→ **Requirement 1**: In the message from Tom Lynch, what question did his friend's son ask in reply when asked how he knew he was gay?

-- Text passage follows --

Tom Lynch, Creator
South of Nowhere
A Message from Tom Lynch
My good friend Travis has just let me know that today is the third anniversary of SOUTH OF NOWHERE’S final episode airing on the N ( Now TEEN NICK). It took me back to a very great place in my creative life. The series originally came to me when one of my best friends told me his fifteen year old son had come out to him. I asked my friend how he re-acted? He said he asked his son how he knew he was gay, his son looked back at his father and said “Dad, how do you know you are straight?” That simple question, it’s innocence and purity, seared itself in my consciousness and the journey started. I imagined a series where being gay was no different than being straight to the individual. I always knew that the outside social issues would have to be dealt with. I started to think of the series as a family show. What would Mom , Dad, brother, friends all think and how would they world react to a member of their community coming out? These themes had been dealt with in past series and movies. Most from a male perspective and almost always it was a “GAY EVENT”, meaning that the individual would announce their sexual orientation, there would be drama, and then a resolve either positive or negative and it was over. The Gay Event goes back into the closet.

-- Text passage concluded --

→ **Requirement 2**: Rewrite the listing from its start down through the line containing "annonse@nett.no", switching "Journalist" to "Reporter" and leaving everything else unchanged. Leave the pictures out.

-- Data follows --

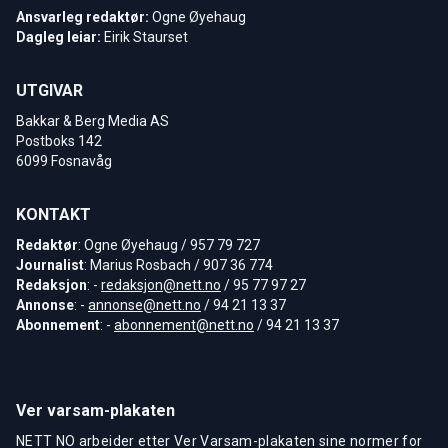
Ansvarleg redaktør:
Ogne Øyehaug
Dagleg leiar:
Eirik Staurset
UTGIVAR
Bakkar & Berg Media AS
Postboks 142
6099 Fosnavåg
KONTAKT
Redaktør
: Ogne Øyehaug / 957 79 727
Journalist
: Marius Rosbach / 907 36 774
Redaksjon
: -
redaksjon@nett.no
/ 95 77 97 27
Annonse
: -
annonse@nett.no
/ 94 21 13 37
Abonnement
: -
abonnement@nett.no
/ 94 21 13 37
Ver varsam-plakaten
NETT NO arbeider etter Ver Varsam-plakaten sine normer for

-- Data concluded --

→ **Exercise output 1**: "Dad, how do you know you are straight?"

→ **Exercise output 2**:
Ansvarleg redaktør:
Ogne Øyehaug
Dagleg leiar:
Eirik Staurset
UTGIVAR
Bakkar & Berg Media AS
Postboks 142
6099 Fosnavåg
KONTAKT
Redaktør
: Ogne Øyehaug / 957 79 727
Reporter
: Marius Rosbach / 907 36 774
Redaksjon
: -
redaksjon@nett.no
/ 95 77 97 27
Annonse
: -
annonse@nett.no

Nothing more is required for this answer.